Ontario MPP
- In office 1886–1892
- Preceded by: New riding
- Succeeded by: George Ryerson
- Constituency: Toronto
- In office 1883–1886
- Preceded by: Robert Bell
- Succeeded by: Riding abolished
- Constituency: Toronto West

Personal details
- Born: March 20, 1829 Trois-Rivières, Lower Canada
- Died: March 25, 1892 (aged 63) Toronto, Ontario
- Political party: Conservative
- Spouse: Ann Kennedy
- Profession: Businessman

= Henry Edward Clarke =

Henry Edward Clarke (March 20, 1829 - March 25, 1892) was an Ontario businessman and political figure. He represented Toronto West from 1883 to 1886 and Toronto from 1886 to 1892 in the Legislative Assembly of Ontario as a Conservative.

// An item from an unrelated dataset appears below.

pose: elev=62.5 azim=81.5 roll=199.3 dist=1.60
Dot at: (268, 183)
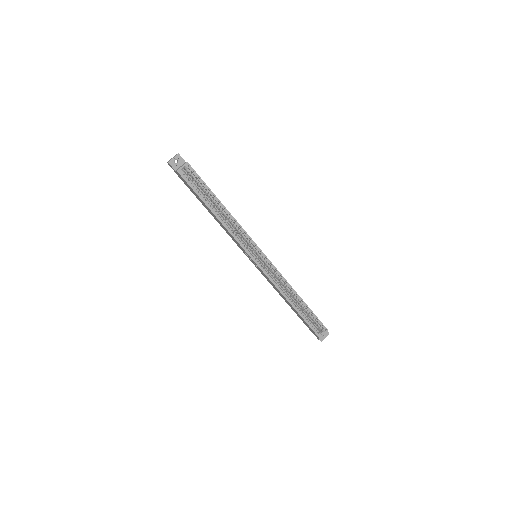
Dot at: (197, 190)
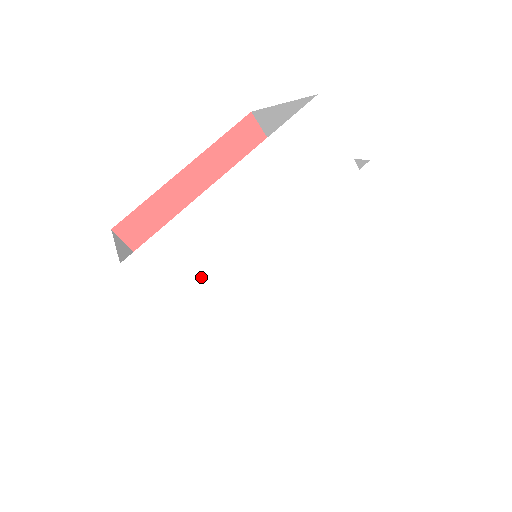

He was born in Trois-Rivières, Lower Canada in 1829, the son of Irish immigrants. After completing his schooling, he apprenticed as a saddle and trunk maker in Montreal. In 1848, he moved to Bytown where he opened a saddlery shop. In 1853, he returned to Montreal; the following year, he opened a branch store in Toronto for a Montreal merchant and bought the operation himself in the following year. In 1856, he married Ann Kennedy. Clarke served on Toronto city council for several years before entering provincial politics.

Clarke died suddenly in 1892 while speaking in the assembly.